[RECORDS FOR THIS EXERCISE Boundary: Start]
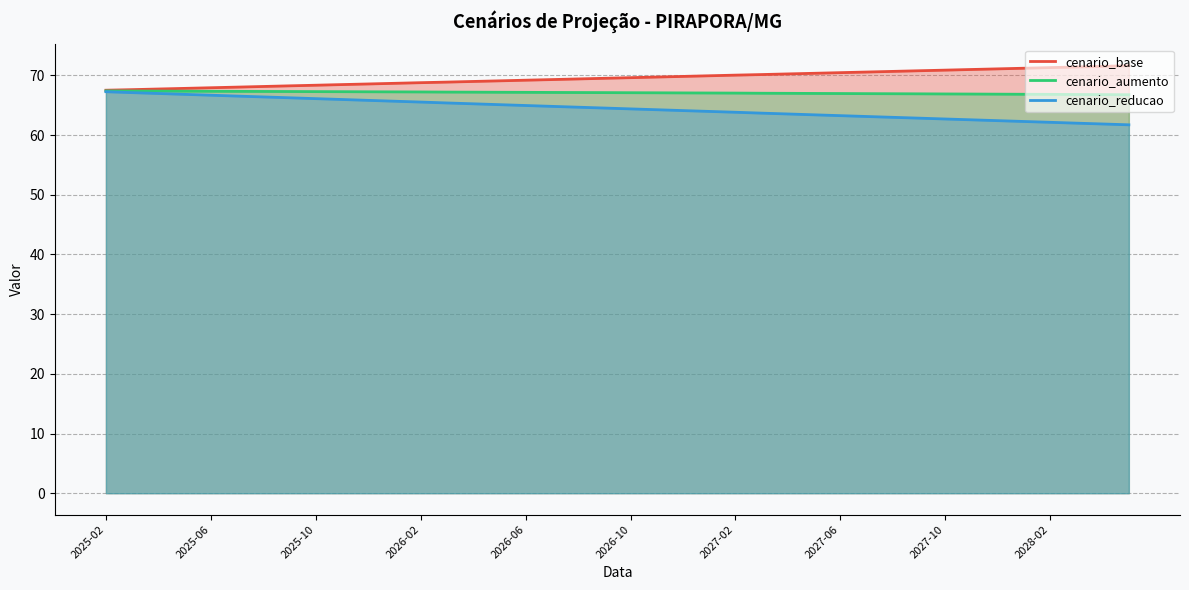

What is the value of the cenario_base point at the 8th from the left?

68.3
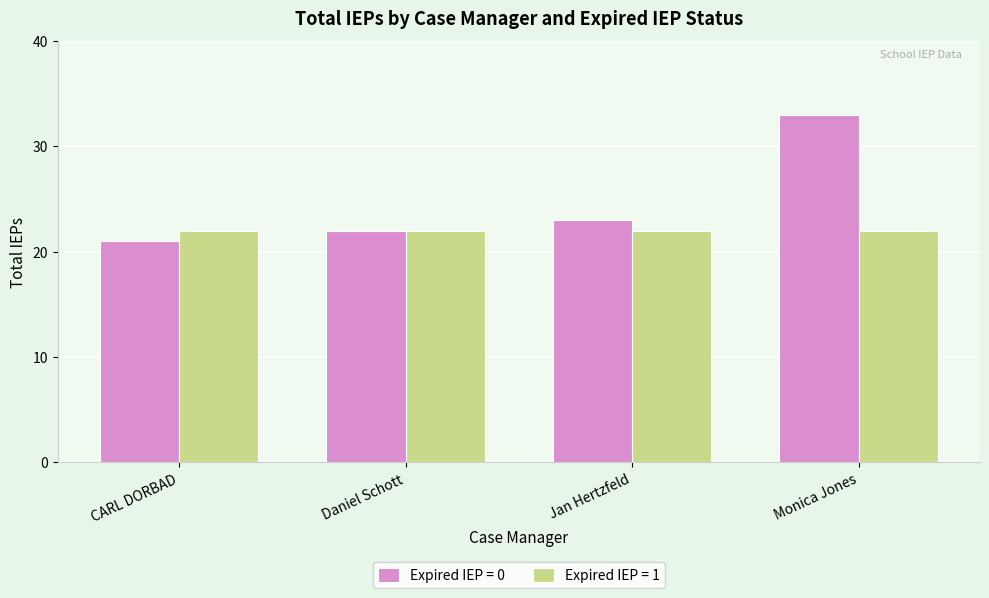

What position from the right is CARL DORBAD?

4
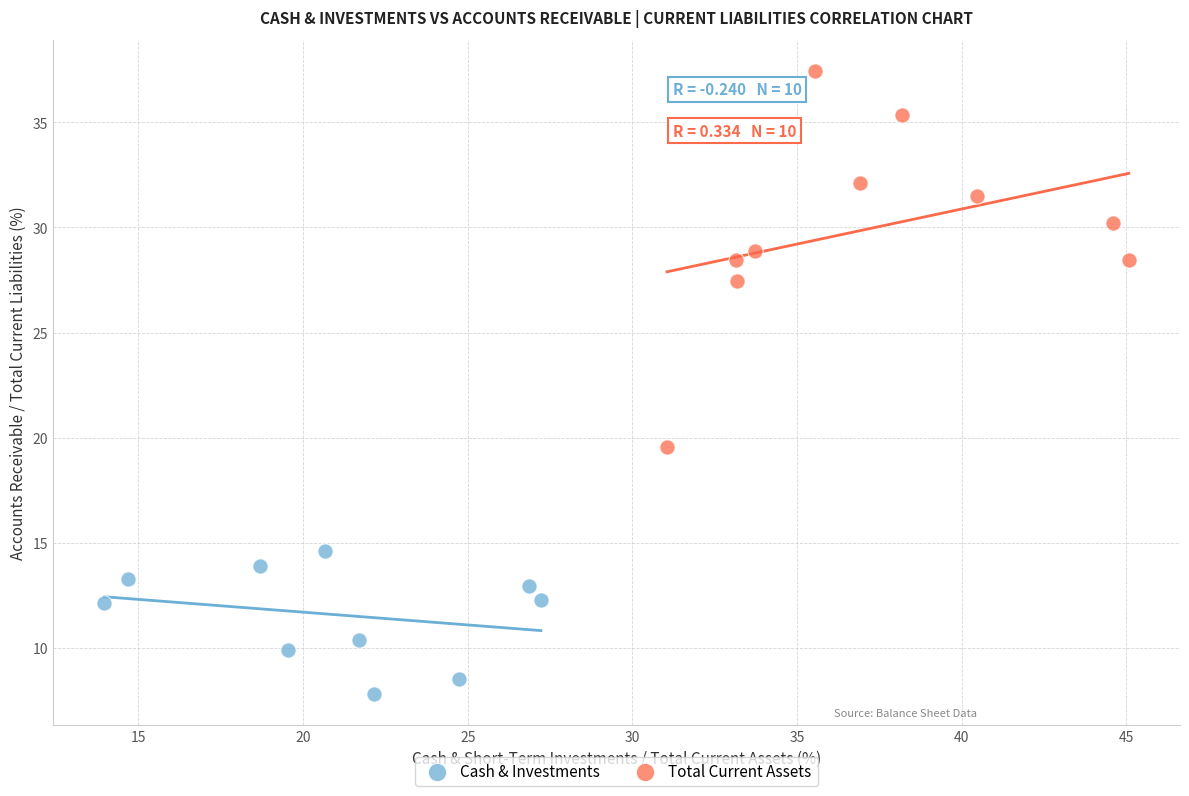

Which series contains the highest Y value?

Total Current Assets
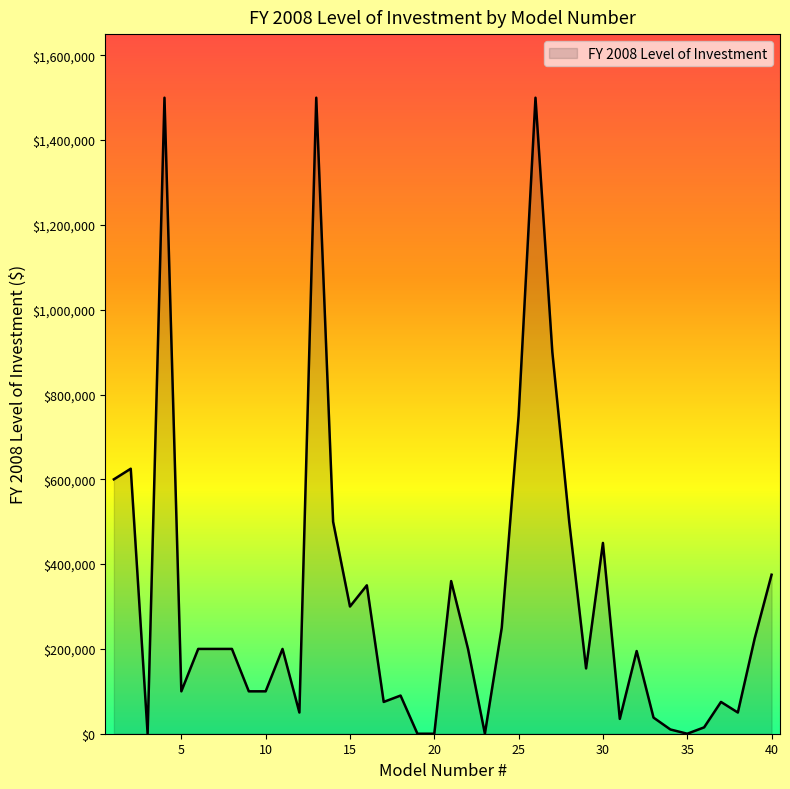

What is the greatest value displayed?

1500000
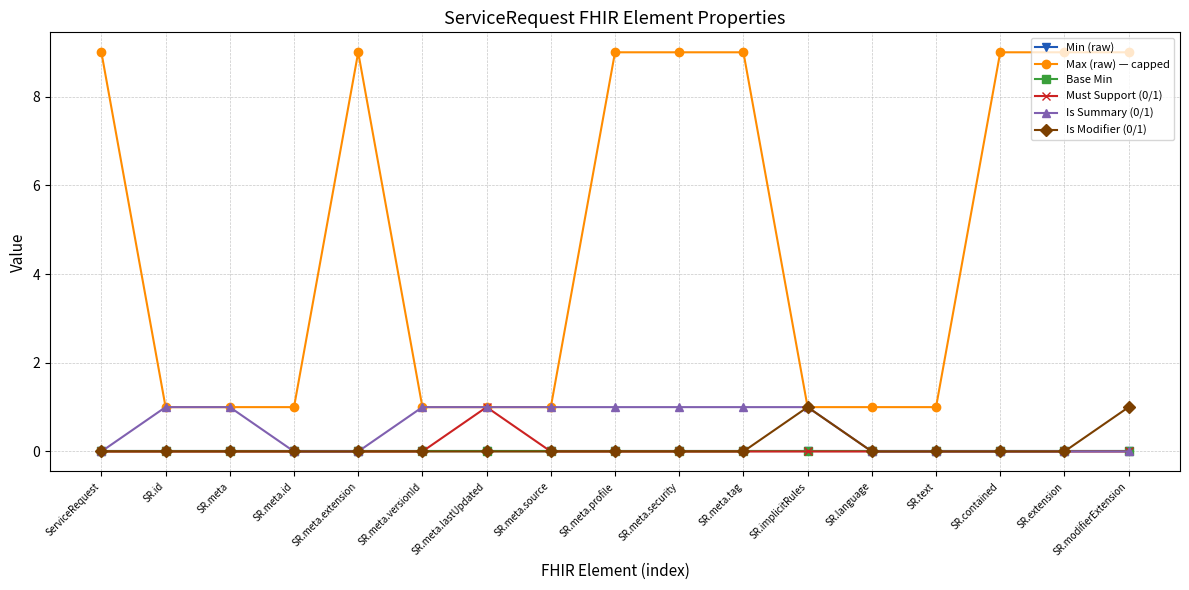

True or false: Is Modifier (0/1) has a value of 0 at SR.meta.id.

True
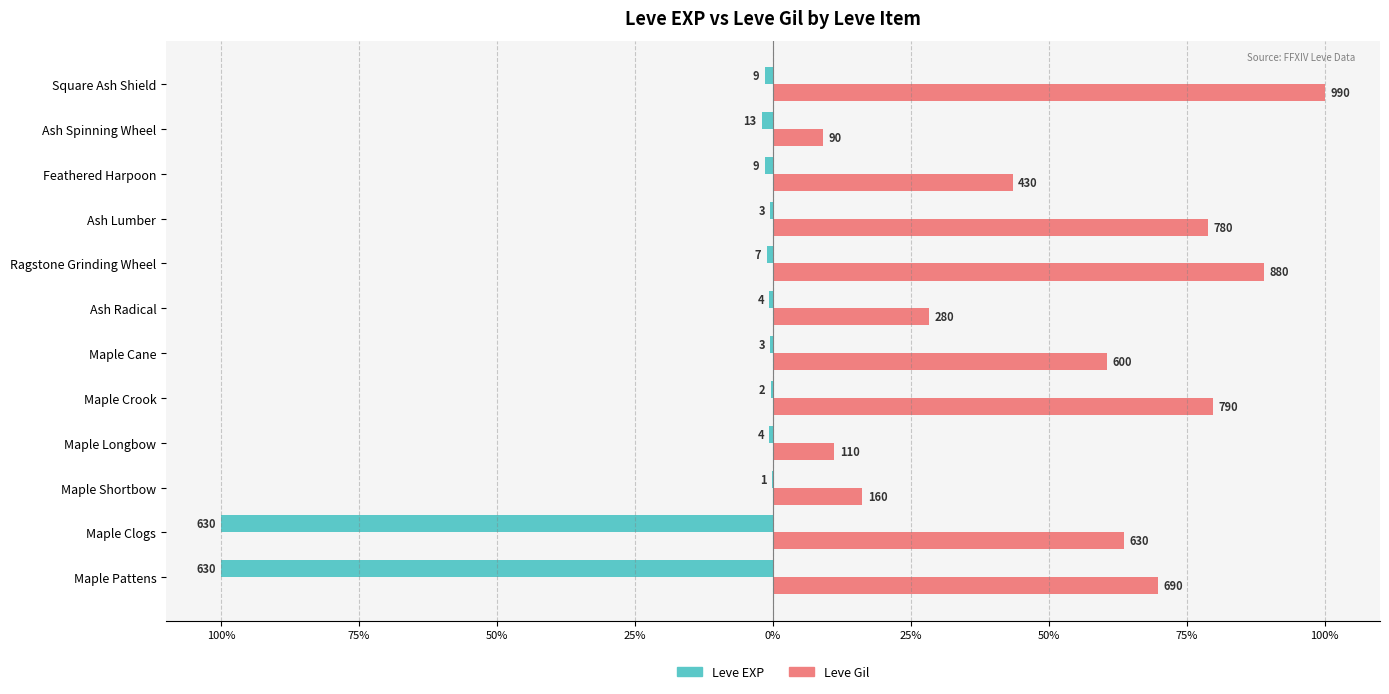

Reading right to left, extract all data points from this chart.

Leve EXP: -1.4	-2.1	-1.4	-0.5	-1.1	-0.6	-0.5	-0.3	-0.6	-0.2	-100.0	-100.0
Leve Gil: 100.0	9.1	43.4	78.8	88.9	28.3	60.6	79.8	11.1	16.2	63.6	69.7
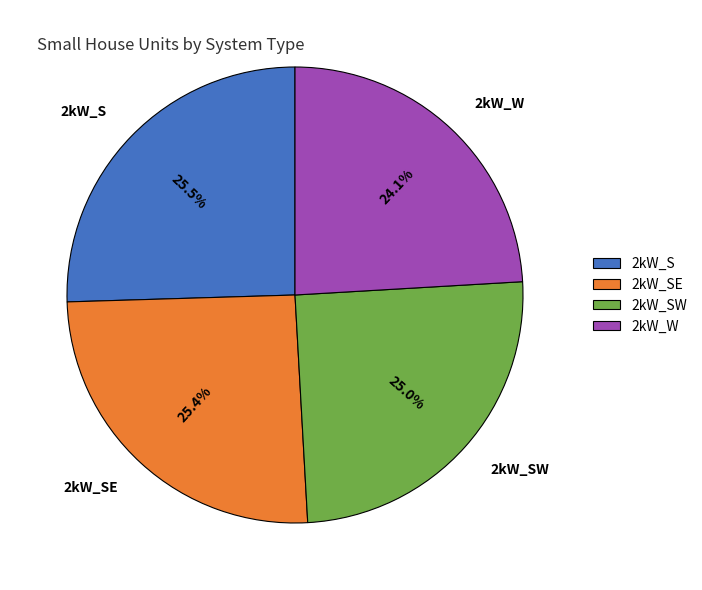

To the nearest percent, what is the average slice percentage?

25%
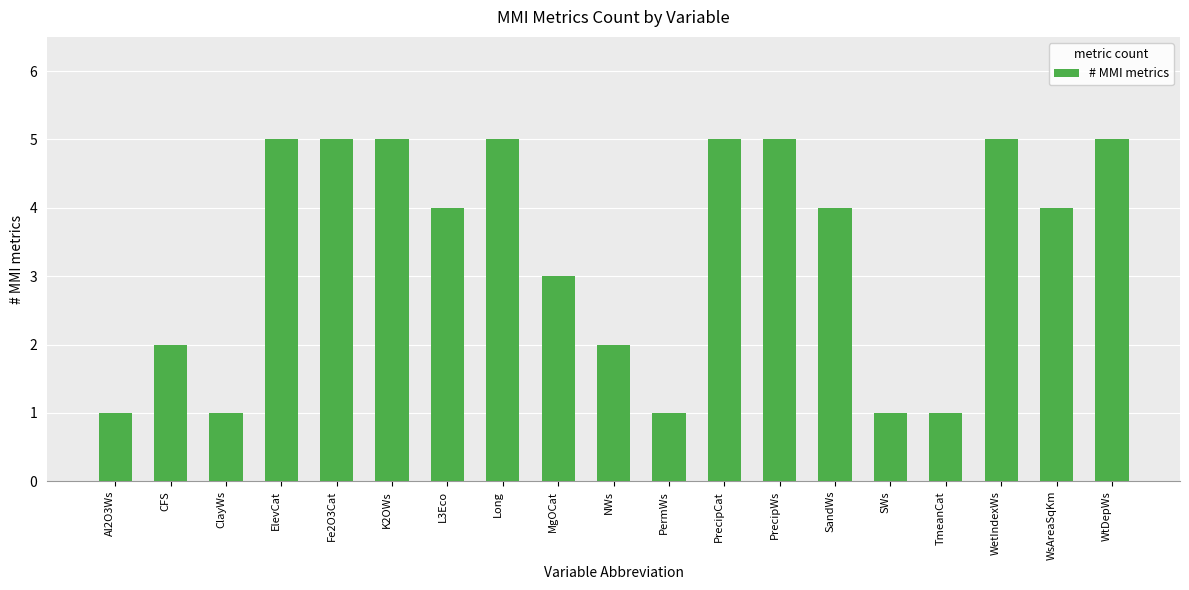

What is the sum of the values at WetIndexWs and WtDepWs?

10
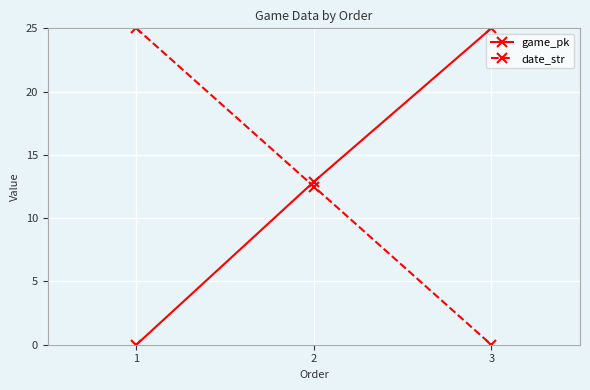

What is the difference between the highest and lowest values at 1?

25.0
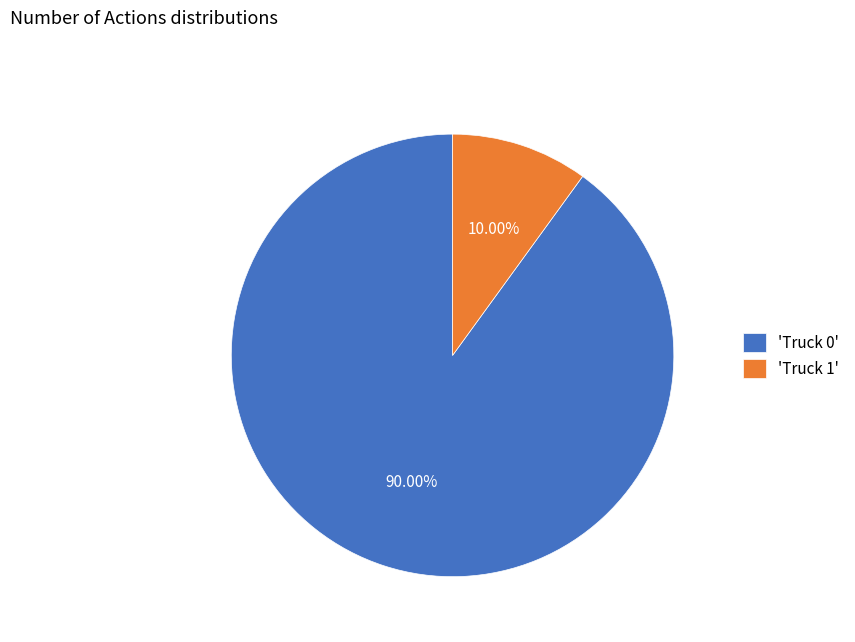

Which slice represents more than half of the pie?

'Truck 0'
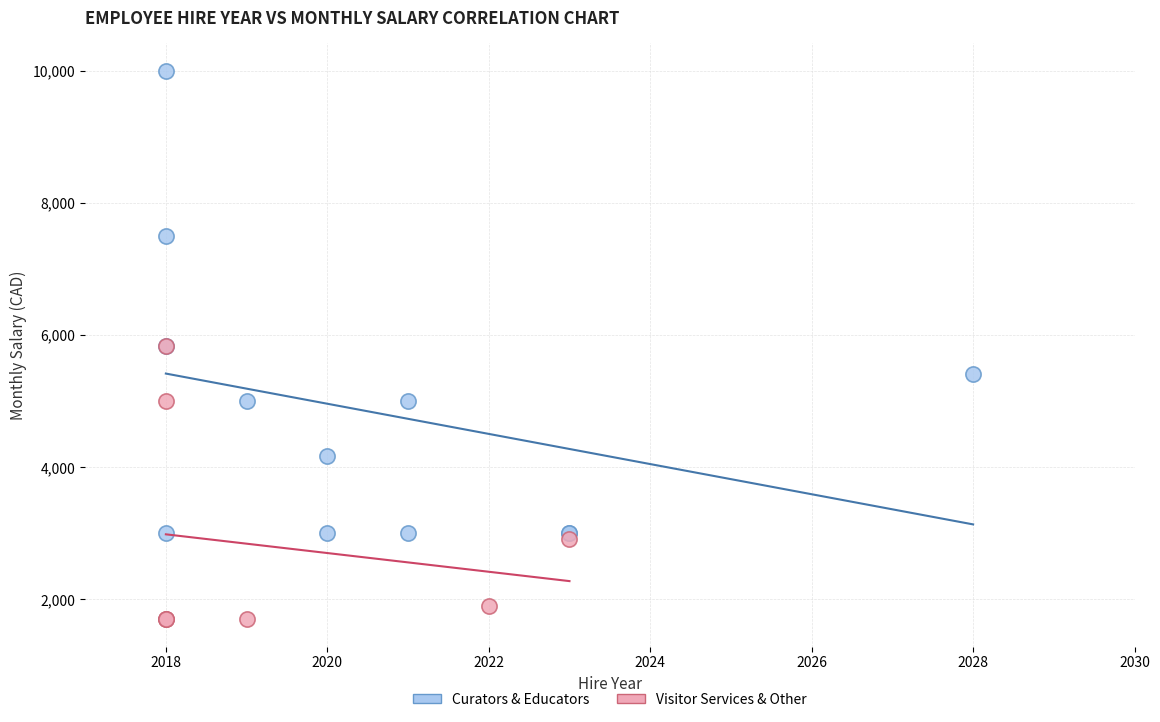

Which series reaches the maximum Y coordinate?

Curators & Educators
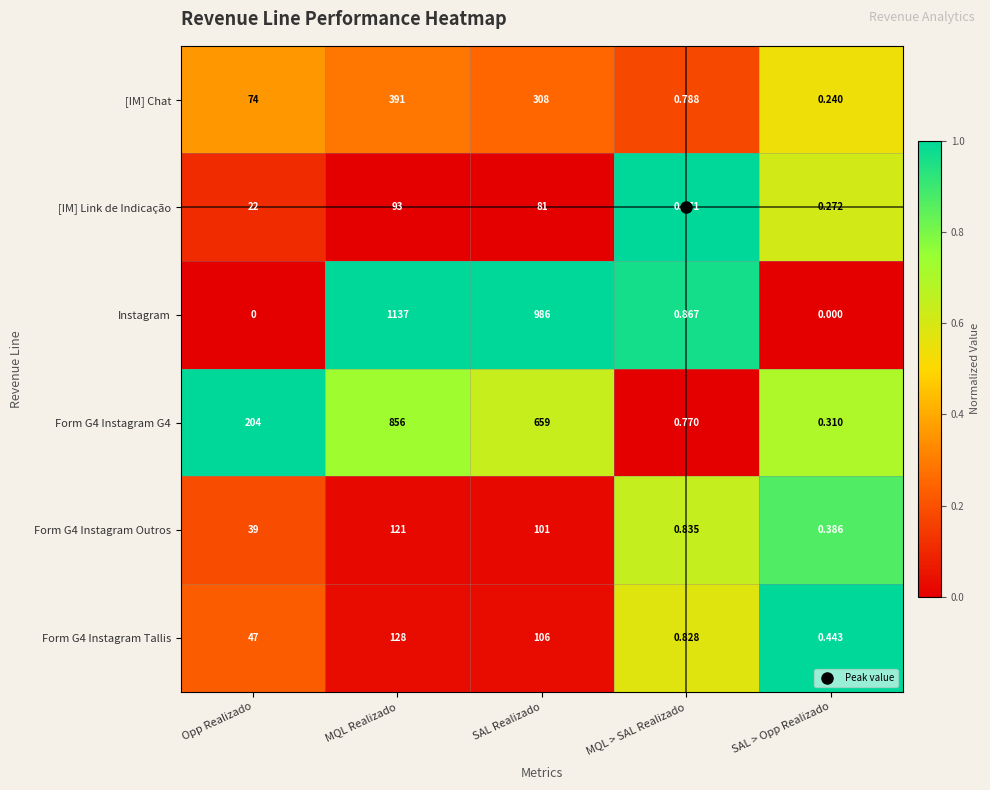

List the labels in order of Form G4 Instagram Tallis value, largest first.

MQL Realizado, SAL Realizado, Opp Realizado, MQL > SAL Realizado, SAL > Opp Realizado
[RECORDS FOR THIS EXERCISE Boundary: End]
Could you give every line of the data from the line containing "Which series reaches" through the end as a numbered list, skipping blank lines and leaving out the pictures?

1. Which series reaches the maximum Y coordinate?
2. Curators & Educators
3. List the labels in order of Form G4 Instagram Tallis value, largest first.
4. MQL Realizado, SAL Realizado, Opp Realizado, MQL > SAL Realizado, SAL > Opp Realizado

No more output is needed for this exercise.